I have been working on this but nothing seems to work. I have this dataset that is approximately 10k.
After cleaning the data. I want to count the products sold (There are more than 30 types that are repetitive) to see which one is sold the most and flagging the top 10. However, I would want to include the price of one unit next to the (n) column.
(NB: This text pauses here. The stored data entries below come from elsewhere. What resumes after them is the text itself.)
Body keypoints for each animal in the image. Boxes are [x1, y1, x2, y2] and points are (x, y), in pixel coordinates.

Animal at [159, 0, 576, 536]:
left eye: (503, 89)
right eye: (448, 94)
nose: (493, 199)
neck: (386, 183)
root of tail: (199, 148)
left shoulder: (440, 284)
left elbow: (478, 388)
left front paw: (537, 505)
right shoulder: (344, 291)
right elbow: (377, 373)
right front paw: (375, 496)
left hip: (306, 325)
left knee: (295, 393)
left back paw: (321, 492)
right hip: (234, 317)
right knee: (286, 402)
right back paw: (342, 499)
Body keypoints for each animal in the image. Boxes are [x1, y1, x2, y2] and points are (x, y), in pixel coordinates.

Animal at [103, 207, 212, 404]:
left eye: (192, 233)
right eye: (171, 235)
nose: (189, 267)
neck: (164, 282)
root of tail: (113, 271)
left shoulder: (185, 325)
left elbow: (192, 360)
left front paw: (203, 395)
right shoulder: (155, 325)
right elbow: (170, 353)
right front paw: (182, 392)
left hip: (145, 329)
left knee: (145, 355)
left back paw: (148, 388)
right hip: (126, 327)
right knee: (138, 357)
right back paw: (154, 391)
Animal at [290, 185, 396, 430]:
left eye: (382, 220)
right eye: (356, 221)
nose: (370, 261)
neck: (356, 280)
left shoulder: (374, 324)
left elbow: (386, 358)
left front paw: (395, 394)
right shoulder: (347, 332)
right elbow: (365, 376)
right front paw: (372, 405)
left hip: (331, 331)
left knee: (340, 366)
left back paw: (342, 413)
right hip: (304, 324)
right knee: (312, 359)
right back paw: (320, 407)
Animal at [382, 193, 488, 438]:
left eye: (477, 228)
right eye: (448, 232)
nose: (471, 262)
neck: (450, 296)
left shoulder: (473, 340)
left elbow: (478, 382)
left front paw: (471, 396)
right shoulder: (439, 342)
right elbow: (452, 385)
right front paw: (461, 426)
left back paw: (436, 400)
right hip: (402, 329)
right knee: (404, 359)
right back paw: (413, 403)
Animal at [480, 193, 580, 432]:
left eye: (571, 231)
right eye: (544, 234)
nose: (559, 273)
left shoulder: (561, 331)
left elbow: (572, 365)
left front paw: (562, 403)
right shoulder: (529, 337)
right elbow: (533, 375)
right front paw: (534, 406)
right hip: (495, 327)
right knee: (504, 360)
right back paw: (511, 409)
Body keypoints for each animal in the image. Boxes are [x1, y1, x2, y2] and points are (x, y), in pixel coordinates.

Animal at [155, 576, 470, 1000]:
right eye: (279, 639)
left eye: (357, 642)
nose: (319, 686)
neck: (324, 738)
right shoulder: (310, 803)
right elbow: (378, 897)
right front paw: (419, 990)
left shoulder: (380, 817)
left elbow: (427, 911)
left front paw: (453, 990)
For example, Apple was sold 1111 times I want $1 next to the count
Product_name | Sold | Price |
---|---|---|
Apple | 1 | 1.00 |
Orange | 1 | 2.00 |
Apple | 1 | 1.00 |
Orange | 1 | 2.00 |
Apple | 1 | 1.00 |
Orange | 1 | 2.00 |
Usning: df %>% count(Product_name) give this:
Product_Name | n |
---|---|
Apple | 1111 |
Orange | 2222 |
and I want to do this
Product_name | n | Price |
---|---|---|
Apple | 1111 | 1.00 |
Orange | 2222 | 2.00 |
In my data, I have something similar to this example and I have probably 30 different product_name I would really appreciate the help.
thanks,
CodePudding user response:
Perhaps this helps
library(dplyr)
df %>%
group_by(Product_name) %>%
summarise(n =n(), Price = sum(Price))
Or we may need the Price
also as grouping
df %>%
group_by(Product_name, Price) %>%
summarise(n =n(), .groups = 'drop')
CodePudding user response:
If the price does not vary for a particular product you could just use Price = first(Price)
within the summarise statement.